The Princeton Atelier, founded by Nobel laureate Toni Morrison 12 years ago, is all about the creative process – bringing professional artists to campus to develop a project in collaboration with students.
So when a documentary filmmaking course set out to capture the “mystery of the Atelier,” in the words of instructor Katherine Carpenter ’79, it was no surprise that the course participants learned to expect the unexpected. On one key day of filming late in the course, Carpenter said, “We had six camera crews at work, and none of them were where they had thought they were supposed to be.”
Fourteen students signed up for the course with Carpenter, a visiting Ferris professor and veteran documentary filmmaker whose latest production is A Year on Earth. The students worked in small groups to produce a series of five-minute documentary videos tied to the Atelier process.
One team focused on an Atelier in which actress Maria Tucci, dancer Allegra Kent, and classicist Daniel Mendelsohn worked with student actors, singers, and dancers in a production that combined elements of Euripides’ Alcestis and A Winter’s Tale by Shakespeare. “In the end, it was a powerful story,” Carpenter said. “It did what an Atelier is supposed to do. The students filming saw how, out of chaos, in the end the pieces did come together.”

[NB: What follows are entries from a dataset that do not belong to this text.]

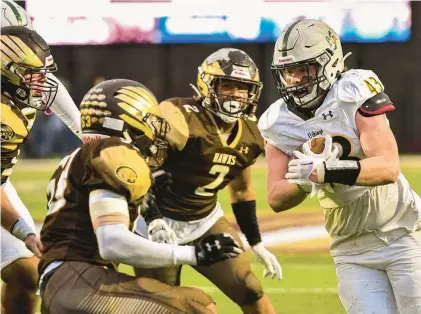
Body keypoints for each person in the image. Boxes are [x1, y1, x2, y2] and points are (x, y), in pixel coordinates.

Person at [38, 78, 243, 314]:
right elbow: (111, 242)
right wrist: (194, 254)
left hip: (67, 280)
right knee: (194, 305)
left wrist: (154, 220)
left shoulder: (84, 155)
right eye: (149, 121)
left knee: (197, 301)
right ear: (127, 123)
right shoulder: (113, 152)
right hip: (77, 280)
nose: (155, 131)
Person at [258, 19, 421, 314]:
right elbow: (275, 197)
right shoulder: (278, 122)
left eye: (303, 70)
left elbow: (388, 167)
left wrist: (326, 171)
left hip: (403, 232)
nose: (295, 80)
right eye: (288, 73)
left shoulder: (353, 93)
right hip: (351, 248)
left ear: (329, 63)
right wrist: (304, 181)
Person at [135, 48, 281, 314]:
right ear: (208, 85)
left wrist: (255, 240)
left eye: (243, 87)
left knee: (250, 288)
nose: (235, 94)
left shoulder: (250, 133)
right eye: (227, 85)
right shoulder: (179, 116)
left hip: (205, 220)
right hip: (158, 222)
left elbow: (242, 189)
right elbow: (139, 173)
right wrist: (153, 219)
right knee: (167, 307)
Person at [0, 21, 81, 314]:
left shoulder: (14, 92)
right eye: (33, 76)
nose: (42, 83)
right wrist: (23, 230)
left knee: (29, 276)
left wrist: (89, 134)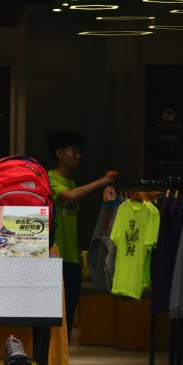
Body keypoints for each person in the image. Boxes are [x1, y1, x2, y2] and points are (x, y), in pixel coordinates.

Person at [46, 131, 118, 344]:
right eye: (74, 152)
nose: (79, 157)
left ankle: (63, 357)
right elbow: (70, 196)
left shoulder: (71, 182)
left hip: (71, 259)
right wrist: (102, 181)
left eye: (79, 152)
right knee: (52, 312)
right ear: (60, 153)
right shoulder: (49, 178)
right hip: (54, 257)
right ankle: (49, 356)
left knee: (68, 313)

The students taped a one-hour interview with Morrison, the Robert F. Goheen Professor in the Humanities, who moved to emeritus status at the end of the term. The students’ videos may be posted on the Atelier Web site during the summer, Carpenter said.
Tom Bender ’06 said the class’s work was “unusual and worth filming,” but some shoots were difficult to schedule and “somewhat intrusive” to the Atelier participants. He described the experience as “the sort of hands-on, production-oriented course that Princeton needs more of.” One of the students will work this summer with documentary filmmaker Al Maysles, who attended a class session; three others will have summer jobs in television or film.
Carpenter said she realized the class was “really getting it” when one student borrowed the camera equipment for a weekend, then acme back with an idiosyncratic short film about cheerleading. “I had no idea that, simmering below the surface of this physics scholar, was a quirky filmmaker waiting to be born,” she said.